This year has been a growing and a learning season. We grow by leaps and bounds, and I continue to grow as a photographer and a person, but I often ask myself, "What is the goal, or purpose, of my work?" My heart always answers back, "To create something that families will love and cherish always." And that's not a generic answer, but really how I feel. There is often more emotional energy involved in photography than most people would ever know. To see, in an instant, what expression or action will best characterize the person you photograph, means you forever record in that moment how others will reflect on them later. If you do it right, it is not merely snapping away with the camera.
I look back at images of my grandmother and all the Christmases past that we had together as a family. An image of her washing dishes at the sink, turned halfway to the camera and smiling. An image of her carrying a stack of wood in, with snow drifted to her knees, wearing her usual red flannel coat. Small details of a person I love so dearly that don't fade with time, but remain there for me to grasp as I need. Other images of her with my grandfather and mother, as a baby, in their home in a coal mining town. All three of them sitting on an iron bed together one December, it is a rather sobering image. I know they worked much harder than I'll ever know, and yet they made it. A gift of my mother's handprint hangs on the wall. Christmas was about the little things, like oranges, apples, or rather fruits not of the iPod kind. The picture creates a story in my head about a time and a place that I would have never known. By the time I was born the picture had changed greatly.

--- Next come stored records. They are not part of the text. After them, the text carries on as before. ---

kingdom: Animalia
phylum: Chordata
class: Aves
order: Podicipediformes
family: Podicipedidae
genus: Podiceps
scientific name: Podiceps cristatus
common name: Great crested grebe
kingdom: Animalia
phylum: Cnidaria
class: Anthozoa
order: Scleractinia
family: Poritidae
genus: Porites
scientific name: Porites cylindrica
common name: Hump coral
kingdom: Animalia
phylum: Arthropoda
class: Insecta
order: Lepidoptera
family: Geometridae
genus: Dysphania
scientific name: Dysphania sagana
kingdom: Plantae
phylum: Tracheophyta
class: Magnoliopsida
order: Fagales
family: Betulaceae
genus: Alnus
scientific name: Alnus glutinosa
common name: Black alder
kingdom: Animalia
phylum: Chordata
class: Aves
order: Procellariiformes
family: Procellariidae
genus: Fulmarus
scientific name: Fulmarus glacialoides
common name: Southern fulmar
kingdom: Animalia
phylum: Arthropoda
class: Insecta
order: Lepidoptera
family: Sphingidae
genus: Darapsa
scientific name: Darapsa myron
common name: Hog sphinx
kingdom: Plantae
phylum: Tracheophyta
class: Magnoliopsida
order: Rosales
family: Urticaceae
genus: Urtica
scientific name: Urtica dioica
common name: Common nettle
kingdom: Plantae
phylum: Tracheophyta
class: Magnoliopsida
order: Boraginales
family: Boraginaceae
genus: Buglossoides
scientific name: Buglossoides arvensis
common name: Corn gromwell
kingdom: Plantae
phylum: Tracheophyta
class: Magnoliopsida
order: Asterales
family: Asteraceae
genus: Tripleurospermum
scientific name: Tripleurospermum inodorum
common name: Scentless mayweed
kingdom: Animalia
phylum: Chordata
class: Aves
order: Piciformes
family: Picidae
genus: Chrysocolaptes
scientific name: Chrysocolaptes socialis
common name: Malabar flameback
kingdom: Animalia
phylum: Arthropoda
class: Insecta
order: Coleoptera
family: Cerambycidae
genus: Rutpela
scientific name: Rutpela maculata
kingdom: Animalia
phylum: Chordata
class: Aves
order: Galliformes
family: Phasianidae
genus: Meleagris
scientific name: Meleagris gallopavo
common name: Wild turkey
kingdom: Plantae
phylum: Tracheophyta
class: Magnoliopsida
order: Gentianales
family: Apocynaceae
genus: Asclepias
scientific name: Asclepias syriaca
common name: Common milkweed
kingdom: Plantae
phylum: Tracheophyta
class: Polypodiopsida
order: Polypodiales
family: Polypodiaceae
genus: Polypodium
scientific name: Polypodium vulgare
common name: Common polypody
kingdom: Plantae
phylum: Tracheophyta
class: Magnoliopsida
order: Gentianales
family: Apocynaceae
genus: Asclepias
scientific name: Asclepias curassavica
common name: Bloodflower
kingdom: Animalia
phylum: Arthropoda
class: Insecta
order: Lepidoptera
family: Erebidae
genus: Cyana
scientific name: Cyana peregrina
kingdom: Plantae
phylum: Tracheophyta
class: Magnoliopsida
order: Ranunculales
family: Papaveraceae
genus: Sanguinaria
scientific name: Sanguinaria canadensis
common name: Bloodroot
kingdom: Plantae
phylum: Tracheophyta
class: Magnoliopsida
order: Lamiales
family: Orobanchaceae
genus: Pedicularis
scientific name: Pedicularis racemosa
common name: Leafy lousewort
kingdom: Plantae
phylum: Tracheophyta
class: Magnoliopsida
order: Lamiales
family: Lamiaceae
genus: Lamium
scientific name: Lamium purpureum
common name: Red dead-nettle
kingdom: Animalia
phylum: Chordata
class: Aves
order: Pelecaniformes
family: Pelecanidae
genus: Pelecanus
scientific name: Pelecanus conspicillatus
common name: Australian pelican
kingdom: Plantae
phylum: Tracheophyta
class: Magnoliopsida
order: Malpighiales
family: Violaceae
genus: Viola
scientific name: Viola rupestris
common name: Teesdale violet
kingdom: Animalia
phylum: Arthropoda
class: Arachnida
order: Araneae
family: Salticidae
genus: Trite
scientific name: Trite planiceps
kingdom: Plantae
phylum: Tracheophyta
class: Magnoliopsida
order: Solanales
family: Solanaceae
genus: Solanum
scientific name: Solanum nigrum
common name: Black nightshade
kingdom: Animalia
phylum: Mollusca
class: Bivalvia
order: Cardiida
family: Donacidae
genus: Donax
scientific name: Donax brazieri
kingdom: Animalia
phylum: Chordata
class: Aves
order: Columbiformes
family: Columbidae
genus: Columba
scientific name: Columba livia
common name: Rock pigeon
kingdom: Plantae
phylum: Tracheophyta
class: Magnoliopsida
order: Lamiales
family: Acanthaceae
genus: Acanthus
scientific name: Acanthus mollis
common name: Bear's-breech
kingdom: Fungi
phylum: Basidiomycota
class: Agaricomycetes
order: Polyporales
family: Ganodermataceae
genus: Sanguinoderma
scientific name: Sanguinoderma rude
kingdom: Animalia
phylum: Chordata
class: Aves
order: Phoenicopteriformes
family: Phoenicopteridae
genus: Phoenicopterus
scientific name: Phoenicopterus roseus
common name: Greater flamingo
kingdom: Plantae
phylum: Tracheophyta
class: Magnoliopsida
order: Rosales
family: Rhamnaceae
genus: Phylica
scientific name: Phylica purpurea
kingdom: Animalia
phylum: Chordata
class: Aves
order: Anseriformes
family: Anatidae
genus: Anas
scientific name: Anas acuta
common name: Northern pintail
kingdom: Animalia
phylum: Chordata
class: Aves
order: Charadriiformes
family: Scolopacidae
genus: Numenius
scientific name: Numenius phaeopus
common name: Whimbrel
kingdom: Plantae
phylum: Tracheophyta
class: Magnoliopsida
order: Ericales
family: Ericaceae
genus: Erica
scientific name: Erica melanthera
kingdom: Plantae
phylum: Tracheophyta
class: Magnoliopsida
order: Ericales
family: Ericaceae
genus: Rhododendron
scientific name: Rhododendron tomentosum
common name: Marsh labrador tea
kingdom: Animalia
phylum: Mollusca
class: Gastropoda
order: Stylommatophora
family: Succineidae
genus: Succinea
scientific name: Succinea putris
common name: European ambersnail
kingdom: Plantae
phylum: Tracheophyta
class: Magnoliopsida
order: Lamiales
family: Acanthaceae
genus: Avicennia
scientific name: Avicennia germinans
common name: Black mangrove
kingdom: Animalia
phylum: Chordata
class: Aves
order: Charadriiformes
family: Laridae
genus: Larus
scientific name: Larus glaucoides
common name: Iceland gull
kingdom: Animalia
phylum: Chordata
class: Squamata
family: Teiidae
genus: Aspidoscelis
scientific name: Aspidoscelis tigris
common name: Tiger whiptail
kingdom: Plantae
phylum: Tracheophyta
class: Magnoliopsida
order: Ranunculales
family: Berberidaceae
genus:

We spend a lot of time and money on things that pile up in our homes. And the truth is and I am sure it holds true for most people, if you could trade all that for a Christmas past, you would in a heartbeat. It is the SIMPLE GRACES that get us thru life. Take a moment over the holiday to look around, look at all the details of your loved ones. Take out that camera, whatever it may be, and keep those memories, because on December 26, they then become a Christmas past.

That's all so true, Danielle. Photos are the best to recall those warm memories of loved ones. Happy New Year.